“Sans diagnostic, tout traitement est irrationnel.” Cette citation, que nous tenons d'Hippocrate, trouve une résonance particulière s'agissant de la lombalgie. Le diagnostic de lombalgie “non spécifique”, tel qu'il est proposé par nos collègues anglo-saxons dans la série publiée dans le Lancet en 2018, suppose qu'en l'absence de source nociceptive plausible facilement identifiable, il n'en existe aucune et qu'il n'y a pas d'intérêt à mener une enquête anatomique ou à phénotyper les patients souffrant de lombalgie [1]. À l'heure où la plupart des spécialités médicales s'orientent vers une médecine de précision, c'est‑à‑dire vers des traitements personnalisés en fonction du phénotype complet des patients, cette approche d'un symptôme aussi fréquent que la lombalgie a de quoi surprendre et est loin d'être partagée par tous [2]. Depuis 30 ans, la lombalgie non spécifique reste en tête des causes d'années de vie vécues en situation de handicap dans le monde, dans 126 des 195 pays ou territoires étudiés [3]. Cet échec apparent des approches à la fois conceptuelles (par exemple, le modèle biopsychosocial) et thérapeutiques de la lombalgie proposées au cours des dernières décennies pourrait justement s'expliquer par le manque de précision du phénotypage des patients souffrant de lombalgie, d'une part, et par l'imprécision des traitements proposés qui en découle, d'autre part. Il reflète également les limites de la façon dont les enquêtes diagnostiques, les tests cliniques et l'imagerie sont exploités, lesquels manquent de spécificité s'ils sont interprétés de manière isolée. Trois raisons peuvent expliquer ces observations.
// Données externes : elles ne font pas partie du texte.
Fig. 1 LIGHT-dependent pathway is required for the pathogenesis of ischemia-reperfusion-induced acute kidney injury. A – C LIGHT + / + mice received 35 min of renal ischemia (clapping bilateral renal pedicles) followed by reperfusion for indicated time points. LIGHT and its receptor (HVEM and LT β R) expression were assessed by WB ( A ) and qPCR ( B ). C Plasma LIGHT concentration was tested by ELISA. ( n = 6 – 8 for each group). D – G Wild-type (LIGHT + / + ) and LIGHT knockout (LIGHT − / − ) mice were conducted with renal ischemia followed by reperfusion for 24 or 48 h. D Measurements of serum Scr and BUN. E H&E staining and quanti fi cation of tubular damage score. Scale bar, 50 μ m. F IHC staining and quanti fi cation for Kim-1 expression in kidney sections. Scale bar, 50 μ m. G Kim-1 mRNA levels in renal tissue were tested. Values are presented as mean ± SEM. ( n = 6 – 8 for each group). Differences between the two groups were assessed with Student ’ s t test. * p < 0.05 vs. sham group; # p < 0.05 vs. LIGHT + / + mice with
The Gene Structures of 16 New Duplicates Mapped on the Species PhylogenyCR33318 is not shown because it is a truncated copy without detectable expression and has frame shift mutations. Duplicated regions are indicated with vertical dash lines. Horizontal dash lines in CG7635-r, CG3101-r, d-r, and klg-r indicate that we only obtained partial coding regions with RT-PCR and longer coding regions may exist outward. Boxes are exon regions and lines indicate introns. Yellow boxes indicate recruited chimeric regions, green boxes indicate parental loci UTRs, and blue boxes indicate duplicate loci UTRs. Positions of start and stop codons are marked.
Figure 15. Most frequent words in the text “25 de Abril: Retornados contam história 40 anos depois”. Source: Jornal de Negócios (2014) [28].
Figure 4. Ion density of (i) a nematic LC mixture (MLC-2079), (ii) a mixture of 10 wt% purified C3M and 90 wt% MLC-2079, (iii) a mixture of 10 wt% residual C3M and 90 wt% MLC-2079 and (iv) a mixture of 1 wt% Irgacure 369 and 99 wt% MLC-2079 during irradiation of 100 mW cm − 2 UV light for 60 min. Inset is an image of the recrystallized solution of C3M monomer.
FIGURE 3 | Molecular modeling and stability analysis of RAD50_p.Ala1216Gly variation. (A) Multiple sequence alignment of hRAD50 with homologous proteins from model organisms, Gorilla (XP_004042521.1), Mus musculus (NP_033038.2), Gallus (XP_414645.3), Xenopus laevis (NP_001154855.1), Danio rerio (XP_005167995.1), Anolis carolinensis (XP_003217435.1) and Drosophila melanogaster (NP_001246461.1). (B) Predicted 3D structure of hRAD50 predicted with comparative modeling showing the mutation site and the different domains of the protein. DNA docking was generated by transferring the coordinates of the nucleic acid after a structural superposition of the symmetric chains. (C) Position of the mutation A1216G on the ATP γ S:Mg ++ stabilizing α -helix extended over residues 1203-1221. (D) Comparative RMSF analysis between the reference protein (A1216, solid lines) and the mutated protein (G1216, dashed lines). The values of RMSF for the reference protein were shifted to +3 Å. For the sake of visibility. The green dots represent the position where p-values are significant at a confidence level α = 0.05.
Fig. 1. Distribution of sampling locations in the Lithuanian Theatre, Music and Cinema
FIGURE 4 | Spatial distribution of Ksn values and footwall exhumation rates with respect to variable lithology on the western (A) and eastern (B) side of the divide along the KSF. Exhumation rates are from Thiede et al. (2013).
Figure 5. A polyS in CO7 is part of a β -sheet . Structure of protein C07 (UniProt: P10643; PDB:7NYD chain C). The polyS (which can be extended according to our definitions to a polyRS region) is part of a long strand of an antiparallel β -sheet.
- La première raison est que le phénotypage des patients ayant une pathologie de l'appareil locomoteur considérée comme “non spécifique” est complexe en raison de l'hétérogénéité clinique des patients et du caractère multifactoriel à la fois des causes et des conséquences de ces maladies. Son intérêt est aussi controversé : certains auteurs anglo-saxons et scandinaves considèrent le phénotypage comme une démarche “populaire”, voire délétère [1], car il est responsable selon eux d'investigations inutiles et coûteuses et d'une surmédicalisation. Ces derniers prônent au contraire un “déphénotypage”, voire une “démédicalisation”, des patients ayant une pathologie non spécifique de l'appareil locomoteur et un accompagnement global psychosocial en soins primaires de type “positive health” [1], qui comporte un risque évident de dérives holistiques et pseudo-scientifiques.
- La deuxième raison est la difficulté à modéliser en laboratoire des interventions multidimensionnelles complexes et à proposer des modèles précliniques pertinents.
- Enfin, la troisième est la difficulté à évaluer dans des essais cliniques de haut niveau des interventions non pharmacologiques multidimensionnelles complexes.
Dans ce numéro, les auteurs montrent qu'une approche multidisciplinaire et rationnelle du patient souffrant de lombalgie doit permettre de gagner en précision dans le diagnostic étiologique et l'évaluation du handicap et in fine de proposer des traitements non pharmacologiques et pharmacologiques ciblés. Les innovations méthodologiques doivent permettre d'envisager une évaluation scientifique de l'intérêt de ces stratégies fondées sur le phénotypage dans la lombalgie.